| Aim of the task |
Output the classification lines from every row below as one numbered list, omitting blank lines.

| Exercise materials |
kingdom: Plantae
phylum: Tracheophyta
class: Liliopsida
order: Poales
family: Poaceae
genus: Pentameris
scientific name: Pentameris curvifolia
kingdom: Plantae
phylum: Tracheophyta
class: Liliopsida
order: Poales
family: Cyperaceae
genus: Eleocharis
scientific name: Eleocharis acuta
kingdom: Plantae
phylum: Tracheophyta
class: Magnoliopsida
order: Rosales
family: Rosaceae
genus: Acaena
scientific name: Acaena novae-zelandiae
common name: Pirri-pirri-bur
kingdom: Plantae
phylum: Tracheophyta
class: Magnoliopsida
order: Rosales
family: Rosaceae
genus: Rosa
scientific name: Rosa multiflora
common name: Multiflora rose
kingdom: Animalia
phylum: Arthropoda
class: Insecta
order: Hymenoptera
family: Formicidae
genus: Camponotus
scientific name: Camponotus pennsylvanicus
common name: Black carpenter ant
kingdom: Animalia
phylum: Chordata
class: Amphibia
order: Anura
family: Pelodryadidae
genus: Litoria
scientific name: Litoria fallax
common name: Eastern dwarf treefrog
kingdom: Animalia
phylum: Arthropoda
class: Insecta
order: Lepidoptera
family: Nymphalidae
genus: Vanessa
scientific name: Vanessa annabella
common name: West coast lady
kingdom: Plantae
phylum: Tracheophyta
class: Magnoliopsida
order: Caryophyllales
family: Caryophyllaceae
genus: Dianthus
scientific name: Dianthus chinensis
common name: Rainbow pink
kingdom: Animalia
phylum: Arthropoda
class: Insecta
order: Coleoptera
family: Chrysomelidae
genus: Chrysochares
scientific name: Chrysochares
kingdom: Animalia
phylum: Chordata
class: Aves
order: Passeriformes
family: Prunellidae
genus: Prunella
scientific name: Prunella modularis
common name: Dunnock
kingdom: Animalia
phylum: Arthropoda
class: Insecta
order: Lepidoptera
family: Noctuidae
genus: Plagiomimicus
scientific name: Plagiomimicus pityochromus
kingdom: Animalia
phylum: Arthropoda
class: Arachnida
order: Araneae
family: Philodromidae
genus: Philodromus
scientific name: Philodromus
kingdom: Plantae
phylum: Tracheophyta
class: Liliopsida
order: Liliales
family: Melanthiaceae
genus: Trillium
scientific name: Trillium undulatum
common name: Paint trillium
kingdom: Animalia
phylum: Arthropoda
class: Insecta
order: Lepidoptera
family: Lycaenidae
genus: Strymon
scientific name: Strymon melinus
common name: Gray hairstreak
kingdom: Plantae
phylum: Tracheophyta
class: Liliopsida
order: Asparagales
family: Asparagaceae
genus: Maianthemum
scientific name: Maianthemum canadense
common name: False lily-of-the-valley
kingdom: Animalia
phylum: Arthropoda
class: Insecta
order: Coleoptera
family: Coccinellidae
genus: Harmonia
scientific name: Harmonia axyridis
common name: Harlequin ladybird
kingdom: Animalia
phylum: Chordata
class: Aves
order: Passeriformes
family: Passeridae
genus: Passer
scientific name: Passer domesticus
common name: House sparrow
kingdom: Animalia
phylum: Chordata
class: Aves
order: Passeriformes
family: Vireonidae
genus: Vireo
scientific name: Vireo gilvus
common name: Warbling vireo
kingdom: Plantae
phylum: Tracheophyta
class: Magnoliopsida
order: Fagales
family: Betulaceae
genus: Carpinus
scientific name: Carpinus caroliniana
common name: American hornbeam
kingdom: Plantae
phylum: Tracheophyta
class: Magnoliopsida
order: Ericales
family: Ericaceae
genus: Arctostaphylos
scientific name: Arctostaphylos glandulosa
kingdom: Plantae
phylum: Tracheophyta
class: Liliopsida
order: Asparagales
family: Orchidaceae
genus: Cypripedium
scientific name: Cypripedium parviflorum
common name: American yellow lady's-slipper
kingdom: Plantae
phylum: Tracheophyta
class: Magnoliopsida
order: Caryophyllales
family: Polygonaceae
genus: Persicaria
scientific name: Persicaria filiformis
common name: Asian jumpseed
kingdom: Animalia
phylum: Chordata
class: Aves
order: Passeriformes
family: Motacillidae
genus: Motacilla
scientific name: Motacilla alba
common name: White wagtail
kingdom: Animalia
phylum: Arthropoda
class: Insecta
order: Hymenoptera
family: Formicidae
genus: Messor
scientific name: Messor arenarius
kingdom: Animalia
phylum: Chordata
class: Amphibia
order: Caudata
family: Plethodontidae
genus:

| Solution for this task |
1. kingdom: Plantae
2. phylum: Tracheophyta
3. class: Liliopsida
4. order: Poales
5. family: Poaceae
6. genus: Pentameris
7. scientific name: Pentameris curvifolia
8. kingdom: Plantae
9. phylum: Tracheophyta
10. class: Liliopsida
11. order: Poales
12. family: Cyperaceae
13. genus: Eleocharis
14. scientific name: Eleocharis acuta
15. kingdom: Plantae
16. phylum: Tracheophyta
17. class: Magnoliopsida
18. order: Rosales
19. family: Rosaceae
20. genus: Acaena
21. scientific name: Acaena novae-zelandiae
22. common name: Pirri-pirri-bur
23. kingdom: Plantae
24. phylum: Tracheophyta
25. class: Magnoliopsida
26. order: Rosales
27. family: Rosaceae
28. genus: Rosa
29. scientific name: Rosa multiflora
30. common name: Multiflora rose
31. kingdom: Animalia
32. phylum: Arthropoda
33. class: Insecta
34. order: Hymenoptera
35. family: Formicidae
36. genus: Camponotus
37. scientific name: Camponotus pennsylvanicus
38. common name: Black carpenter ant
39. kingdom: Animalia
40. phylum: Chordata
41. class: Amphibia
42. order: Anura
43. family: Pelodryadidae
44. genus: Litoria
45. scientific name: Litoria fallax
46. common name: Eastern dwarf treefrog
47. kingdom: Animalia
48. phylum: Arthropoda
49. class: Insecta
50. order: Lepidoptera
51. family: Nymphalidae
52. genus: Vanessa
53. scientific name: Vanessa annabella
54. common name: West coast lady
55. kingdom: Plantae
56. phylum: Tracheophyta
57. class: Magnoliopsida
58. order: Caryophyllales
59. family: Caryophyllaceae
60. genus: Dianthus
61. scientific name: Dianthus chinensis
62. common name: Rainbow pink
63. kingdom: Animalia
64. phylum: Arthropoda
65. class: Insecta
66. order: Coleoptera
67. family: Chrysomelidae
68. genus: Chrysochares
69. scientific name: Chrysochares
70. kingdom: Animalia
71. phylum: Chordata
72. class: Aves
73. order: Passeriformes
74. family: Prunellidae
75. genus: Prunella
76. scientific name: Prunella modularis
77. common name: Dunnock
78. kingdom: Animalia
79. phylum: Arthropoda
80. class: Insecta
81. order: Lepidoptera
82. family: Noctuidae
83. genus: Plagiomimicus
84. scientific name: Plagiomimicus pityochromus
85. kingdom: Animalia
86. phylum: Arthropoda
87. class: Arachnida
88. order: Araneae
89. family: Philodromidae
90. genus: Philodromus
91. scientific name: Philodromus
92. kingdom: Plantae
93. phylum: Tracheophyta
94. class: Liliopsida
95. order: Liliales
96. family: Melanthiaceae
97. genus: Trillium
98. scientific name: Trillium undulatum
99. common name: Paint trillium
100. kingdom: Animalia
101. phylum: Arthropoda
102. class: Insecta
103. order: Lepidoptera
104. family: Lycaenidae
105. genus: Strymon
106. scientific name: Strymon melinus
107. common name: Gray hairstreak
108. kingdom: Plantae
109. phylum: Tracheophyta
110. class: Liliopsida
111. order: Asparagales
112. family: Asparagaceae
113. genus: Maianthemum
114. scientific name: Maianthemum canadense
115. common name: False lily-of-the-valley
116. kingdom: Animalia
117. phylum: Arthropoda
118. class: Insecta
119. order: Coleoptera
120. family: Coccinellidae
121. genus: Harmonia
122. scientific name: Harmonia axyridis
123. common name: Harlequin ladybird
124. kingdom: Animalia
125. phylum: Chordata
126. class: Aves
127. order: Passeriformes
128. family: Passeridae
129. genus: Passer
130. scientific name: Passer domesticus
131. common name: House sparrow
132. kingdom: Animalia
133. phylum: Chordata
134. class: Aves
135. order: Passeriformes
136. family: Vireonidae
137. genus: Vireo
138. scientific name: Vireo gilvus
139. common name: Warbling vireo
140. kingdom: Plantae
141. phylum: Tracheophyta
142. class: Magnoliopsida
143. order: Fagales
144. family: Betulaceae
145. genus: Carpinus
146. scientific name: Carpinus caroliniana
147. common name: American hornbeam
148. kingdom: Plantae
149. phylum: Tracheophyta
150. class: Magnoliopsida
151. order: Ericales
152. family: Ericaceae
153. genus: Arctostaphylos
154. scientific name: Arctostaphylos glandulosa
155. kingdom: Plantae
156. phylum: Tracheophyta
157. class: Liliopsida
158. order: Asparagales
159. family: Orchidaceae
160. genus: Cypripedium
161. scientific name: Cypripedium parviflorum
162. common name: American yellow lady's-slipper
163. kingdom: Plantae
164. phylum: Tracheophyta
165. class: Magnoliopsida
166. order: Caryophyllales
167. family: Polygonaceae
168. genus: Persicaria
169. scientific name: Persicaria filiformis
170. common name: Asian jumpseed
171. kingdom: Animalia
172. phylum: Chordata
173. class: Aves
174. order: Passeriformes
175. family: Motacillidae
176. genus: Motacilla
177. scientific name: Motacilla alba
178. common name: White wagtail
179. kingdom: Animalia
180. phylum: Arthropoda
181. class: Insecta
182. order: Hymenoptera
183. family: Formicidae
184. genus: Messor
185. scientific name: Messor arenarius
186. kingdom: Animalia
187. phylum: Chordata
188. class: Amphibia
189. order: Caudata
190. family: Plethodontidae
191. genus:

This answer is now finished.